Please wait while I go have a shot of whiskey.
I dislike politics so very very very much. But, the back story is needed for those of you who do not live in Alaska or that do not pay attention to politics.
Joe Miller ran for Senate this year. Which meant we saw his face about a bajillion and half times per hour. I'm not exaggerating. For serious ya'll. Plus, I'm a registered voter, so trust me.
By the time it was all said and done I think we were all just about tired of seeing his face. Now, flash forward to this week.
Momma calls, and instead of telling the story I will just break out our conversation.

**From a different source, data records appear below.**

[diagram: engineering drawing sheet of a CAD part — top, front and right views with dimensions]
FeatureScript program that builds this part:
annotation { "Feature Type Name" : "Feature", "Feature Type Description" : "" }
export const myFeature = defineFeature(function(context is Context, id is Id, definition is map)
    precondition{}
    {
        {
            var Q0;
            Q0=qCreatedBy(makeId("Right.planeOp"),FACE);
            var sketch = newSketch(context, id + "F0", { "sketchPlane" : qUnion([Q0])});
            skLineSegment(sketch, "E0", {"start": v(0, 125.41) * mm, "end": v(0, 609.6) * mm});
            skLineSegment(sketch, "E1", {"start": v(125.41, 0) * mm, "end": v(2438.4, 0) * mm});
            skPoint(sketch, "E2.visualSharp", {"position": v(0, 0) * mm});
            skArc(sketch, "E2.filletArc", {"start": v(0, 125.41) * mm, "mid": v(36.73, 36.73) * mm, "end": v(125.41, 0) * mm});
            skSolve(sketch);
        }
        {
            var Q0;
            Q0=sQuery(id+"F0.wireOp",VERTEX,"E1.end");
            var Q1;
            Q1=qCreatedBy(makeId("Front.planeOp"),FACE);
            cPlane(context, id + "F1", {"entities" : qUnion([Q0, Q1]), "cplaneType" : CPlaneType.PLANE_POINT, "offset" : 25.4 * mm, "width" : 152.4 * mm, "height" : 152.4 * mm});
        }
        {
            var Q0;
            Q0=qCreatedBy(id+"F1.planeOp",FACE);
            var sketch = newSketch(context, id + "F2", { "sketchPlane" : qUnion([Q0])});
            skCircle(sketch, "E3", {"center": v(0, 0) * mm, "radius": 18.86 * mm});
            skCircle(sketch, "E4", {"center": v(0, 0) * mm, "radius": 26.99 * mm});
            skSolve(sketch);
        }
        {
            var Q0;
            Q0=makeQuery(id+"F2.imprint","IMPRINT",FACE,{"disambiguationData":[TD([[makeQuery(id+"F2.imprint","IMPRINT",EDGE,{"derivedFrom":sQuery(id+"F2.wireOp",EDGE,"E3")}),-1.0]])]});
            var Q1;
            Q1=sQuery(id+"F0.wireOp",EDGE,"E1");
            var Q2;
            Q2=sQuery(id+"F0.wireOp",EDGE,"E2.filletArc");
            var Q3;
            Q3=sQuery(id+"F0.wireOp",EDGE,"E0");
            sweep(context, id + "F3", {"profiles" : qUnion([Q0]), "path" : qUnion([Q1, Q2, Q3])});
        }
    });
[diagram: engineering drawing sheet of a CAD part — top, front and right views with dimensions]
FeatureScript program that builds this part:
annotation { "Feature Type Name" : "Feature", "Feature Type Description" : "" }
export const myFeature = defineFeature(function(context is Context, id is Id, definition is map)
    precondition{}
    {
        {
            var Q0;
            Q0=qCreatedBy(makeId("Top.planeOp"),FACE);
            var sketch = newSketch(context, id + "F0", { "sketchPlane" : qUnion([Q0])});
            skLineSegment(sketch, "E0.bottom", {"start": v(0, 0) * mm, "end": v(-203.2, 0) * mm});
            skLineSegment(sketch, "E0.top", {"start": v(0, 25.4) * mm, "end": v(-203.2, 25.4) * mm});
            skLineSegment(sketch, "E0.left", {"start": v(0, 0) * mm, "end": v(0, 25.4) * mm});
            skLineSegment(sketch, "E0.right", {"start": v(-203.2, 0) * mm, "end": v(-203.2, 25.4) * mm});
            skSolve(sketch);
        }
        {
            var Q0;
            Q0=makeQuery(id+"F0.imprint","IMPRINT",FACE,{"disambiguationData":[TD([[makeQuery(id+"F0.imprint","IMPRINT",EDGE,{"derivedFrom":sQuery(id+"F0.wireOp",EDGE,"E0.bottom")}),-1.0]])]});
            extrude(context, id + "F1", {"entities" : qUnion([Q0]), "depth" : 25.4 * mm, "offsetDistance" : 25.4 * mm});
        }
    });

*For those of you that I personally know, I think I told you she was at a restaurant, she corrected me, it was the airport.
Momma: I'm so mad at Joe Miller!
Momma: Ugh. He has just really pissed me off.
Me: Wha? (See, I'm confused here because she doesn't know Joe Miller personally...right?)
Momma: So, I'm at the airport and I had to use the bathroom. I'm walking out with all my business and I see a man standing there on his cell phone. I recognize him and think that maybe it's one of my clients so I say, "HEY!"
sidebar: Now, if you don't know Momma, her "HEY's!" are like honey. Like velvety chocolate or a cup of sugar. It's like a hug in word form.
Momma: So I say, "HEY!" and then the guy says, "HEY!" and THEN I realize....Ugh, it's Joe Miller. UGH! Joe Miller. Ugh. Ugh. Ugh!
Me: Uproarious laughter
Momma: Who stands right outside a ladies bathroom anyway?! Ugh. Pissin' me off.
Me: Can't. Breathe. Must. Get. Breath.
Momma: Y'know, he is kind of handsome.
Me: I thought you hated him!
Standing outside a bathroom near you.